We'll be using a few libraries to run our code. Noteably, the habanero library for accessing Crossref (as opposed to curl commands), the requests library (again as opposed to curl commands) and re (the regular expression matching tool, used just to simplify the title of the articles).

#### Loading our information

For both Crossref and Wiley, they expect some information, Crossref wants contact information for something called the "polite pool" (just a way to get better service, and contact you if there is a problem with your script), and Wiley needs to know you have the correct API key to access their stuff. 
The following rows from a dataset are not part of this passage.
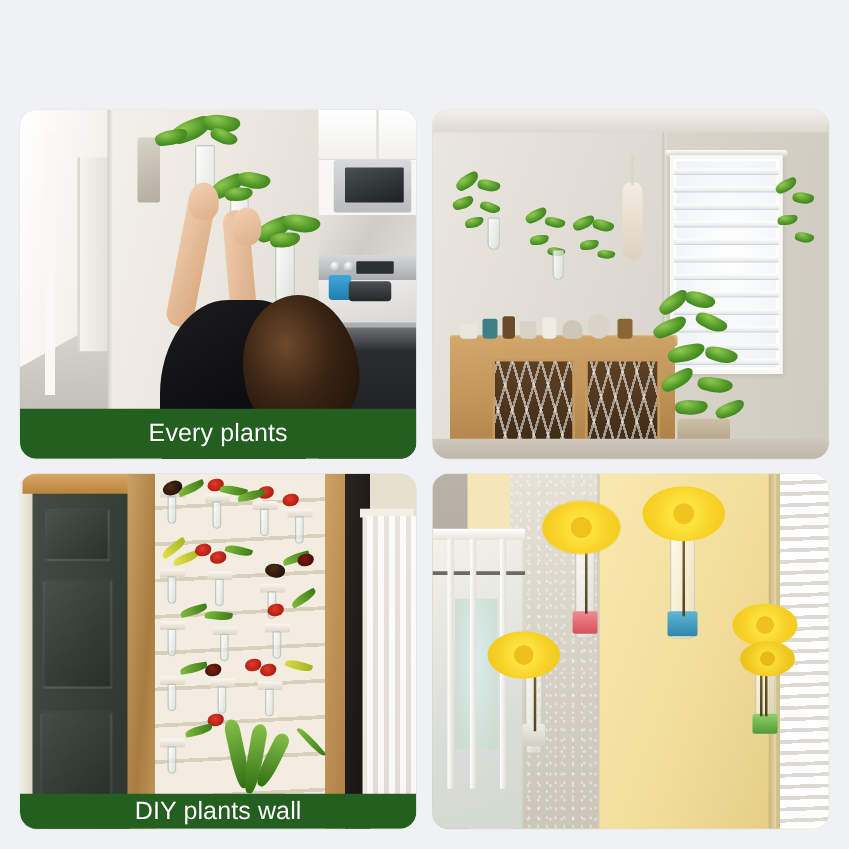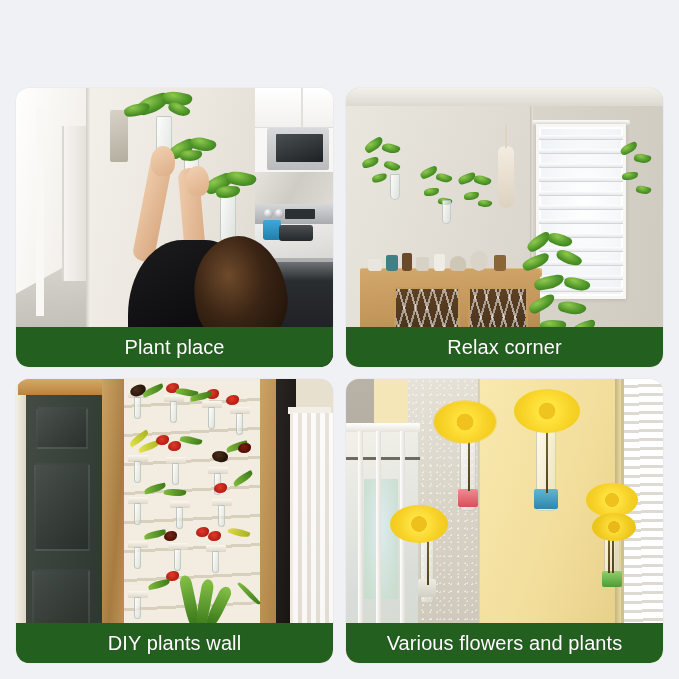--- a/index.html
+++ b/index.html
@@ -535,7 +535,7 @@
         <div class="hair"></div>
       </div>
       <div class="caption-bar">
-        <span class="caption-text">Plant place</span>
+        <span class="caption-text">Every plants</span>
       </div>
     </div>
You can store these in a file, which we'll load in the next section.

In [None]:

#for the stand alone program you can run it at the command prompt using:
# useage ~python wiley_doi_retrieval.py "myContactFile.txt" "DOIfile.txt"
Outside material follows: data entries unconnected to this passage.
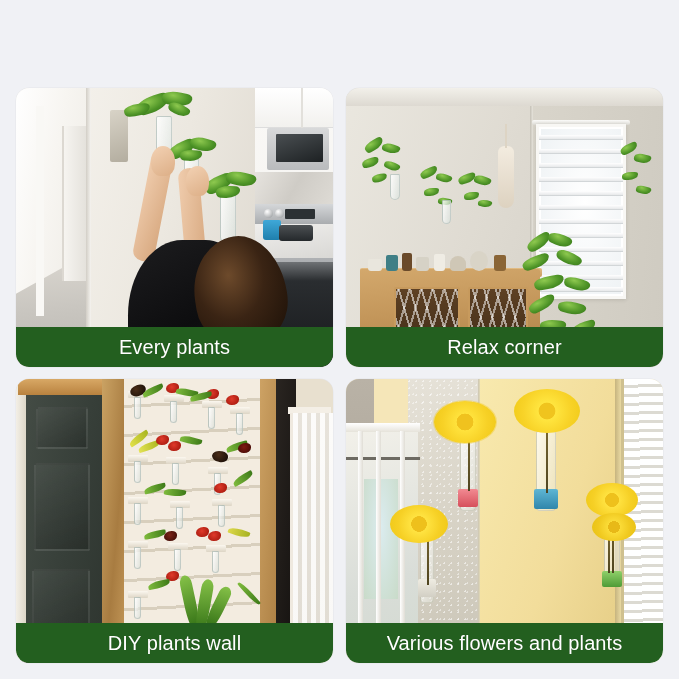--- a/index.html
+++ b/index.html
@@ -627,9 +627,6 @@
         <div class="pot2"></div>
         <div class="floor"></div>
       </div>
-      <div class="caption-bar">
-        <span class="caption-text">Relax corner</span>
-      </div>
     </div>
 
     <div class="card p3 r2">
# myContactFile.txt should have format:
# your_url
# your_email
# your_wiley_api_token
#contactFile = sys.argv[1]
contactFile = "contact_info.txt"

# store your contact info to be on the polite list (crossref) as well as your Wiley API token
# alternatively edit this section to just load your API token
with open(contactFile, "r") as fp:
    base_url = fp.readline().rstrip('\n')
    mailto = fp.readline().rstrip('\n')
    clickThroughKey = fp.readline().rstrip('\n')

# setup Crossref
cr = Crossref()
Crossref(base_url=base_url)
Crossref(mailto=mailto)


We also need to load a list of DOIs to retrieve.

In [None]:

# load DOIs
#The DOI file should look like a text file with line after line of DOIs:
#10.234234/235235
#122.4334234/15151253
#etc.....

#doiFile = sys.argv[2]
doiFile = "doi_list.txt"
doiList = []
with open(doiFile, 'r') as fp:
    for line in fp:
        doiList.append(line.rstrip('\n'))
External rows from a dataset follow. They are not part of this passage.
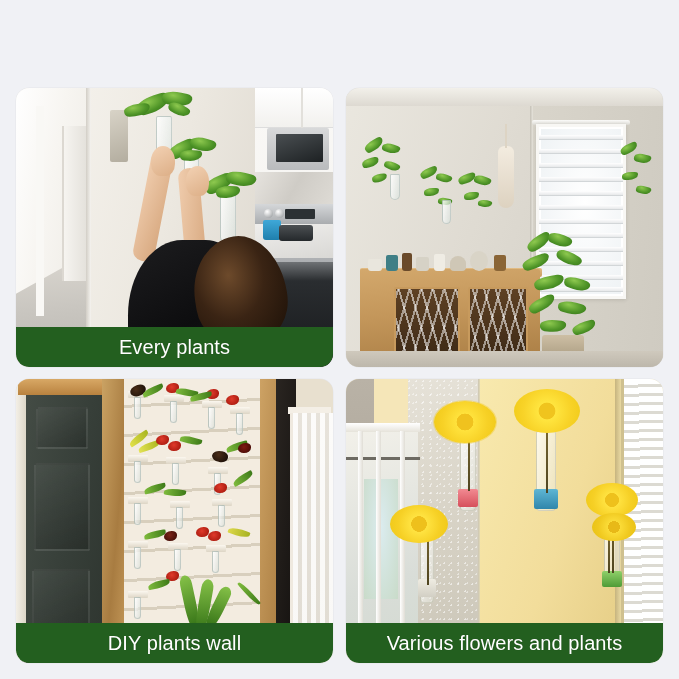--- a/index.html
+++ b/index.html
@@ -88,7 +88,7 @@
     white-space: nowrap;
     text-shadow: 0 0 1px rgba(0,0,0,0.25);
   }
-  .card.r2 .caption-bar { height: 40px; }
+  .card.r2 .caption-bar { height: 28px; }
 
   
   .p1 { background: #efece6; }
Finally, before we get started, it might be good to set some tracking info (in case your API requests get rejected).

In [None]:
# setup logging environment
logging.getLogger().setLevel(logging.DEBUG)
requests_log = logging.getLogger("requests.packages.urllib3")
requests_log.setLevel(logging.DEBUG)
requests_log.propagate = True



#### Getting URLs from CrossRef
For the first part we need to get the links to the full text pdfs. We'll use Crossref to grab them, and then store the URL along with the title of the article.

In [None]:
# retrieve links to DOIs through crossref:
articleList = []
for doi in doiList:
    print("searching for DOI: " + doi )
    res = cr.works(ids=doi)
    print("found "+ res['message']['title'][0])
    article = res['message']
    print("getting link to: " +article['title'][0])
    if article['link'][0]['intended-application'] == 'text-mining':  #double check you get the right url
        #store as a tuple with (URL,title)
        print("success")
        articleList.append((article['link'][0]['URL'], re.sub(r'\W+','',article['title'][0])))
    else:
        print("url error")
        break




#### Getting the PDFs
Finally, we'll download and save the PDFs by making a request for each article from Wiley's servers.

In [None]:
# retrieve PDFs through Wiley API (Can fork this and change this to other API's e.g. elsevier if needed)
header = {'CR-Clickthrough-Client-Token': clickThroughKey}
for article in articleList:
    r = requests.get(article[0], allow_redirects=True, headers=header)
    #you might also consider prefixing all the pdfs with something to make them easier to find.
    with open(article[1].replace(" ","")[:15]+ ".pdf", 'wb') as fp:
        fp.write(r.content)
    time.sleep(10) #this time should be generous enough to avoid rate limits.